“What shall we call this meal?” he asked, as the waiter disappeared to bring the repast to the table. “It is too late for the Mittagessen, and too early for the Abendbrod. Can you suggest a name?”
“At home it would be just the time for afternoon tea.”
“Ah, yes! Your English afternoon tea is very—” He stopped suddenly.

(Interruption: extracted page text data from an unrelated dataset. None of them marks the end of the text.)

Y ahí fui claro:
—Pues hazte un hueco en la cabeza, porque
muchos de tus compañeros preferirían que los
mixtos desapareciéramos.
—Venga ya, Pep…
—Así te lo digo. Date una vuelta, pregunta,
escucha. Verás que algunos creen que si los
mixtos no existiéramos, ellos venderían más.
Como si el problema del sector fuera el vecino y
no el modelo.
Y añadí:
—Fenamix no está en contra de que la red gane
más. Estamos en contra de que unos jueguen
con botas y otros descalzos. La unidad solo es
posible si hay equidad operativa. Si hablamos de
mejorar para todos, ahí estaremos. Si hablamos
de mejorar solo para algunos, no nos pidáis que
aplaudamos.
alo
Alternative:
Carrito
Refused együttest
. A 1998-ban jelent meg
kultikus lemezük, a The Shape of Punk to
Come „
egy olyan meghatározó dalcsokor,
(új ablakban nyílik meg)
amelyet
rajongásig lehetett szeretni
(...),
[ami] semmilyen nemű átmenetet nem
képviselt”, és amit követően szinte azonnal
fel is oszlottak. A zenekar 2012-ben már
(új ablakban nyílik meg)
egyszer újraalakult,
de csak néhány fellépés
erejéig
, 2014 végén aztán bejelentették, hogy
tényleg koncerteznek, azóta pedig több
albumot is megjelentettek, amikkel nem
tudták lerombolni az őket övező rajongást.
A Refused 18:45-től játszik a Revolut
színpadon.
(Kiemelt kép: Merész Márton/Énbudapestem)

“Have you been in England?”
“This is just the time at which we drink our afternoon coffee in Germany,” said he, looking at me with his impenetrably bright eyes, just as if he had never heard me. “When the ladies all meet together to talk scan—O, behüte! What am I saying?—to consult seriously upon important topics, you know. There are some low-minded persons who call the whole ceremony a Klatsch—Kaffeeklatsch. I am sure you and I shall talk seriously upon important subjects, so suppose we call this our Kaffeeklatsch, although we have no coffee to it.”
“Oh, yes, if you like.”
He put a piece of cutlet upon my plate, and poured yellow wine into my glass. Endeavoring to conduct myself with the dignity of a grown-up person and to show that I did know something, I inquired if the wine were hock.
He smiled. “It is not Hochheimer—not Rheinwein at all—he—no, it, you say—it is Moselle wine—‘Doctor.’”
“Doctor?”
“Doctorberger; I do not know why so called. And a very good fellow too—so say all his friends, of whom I am a warm one. Try him.”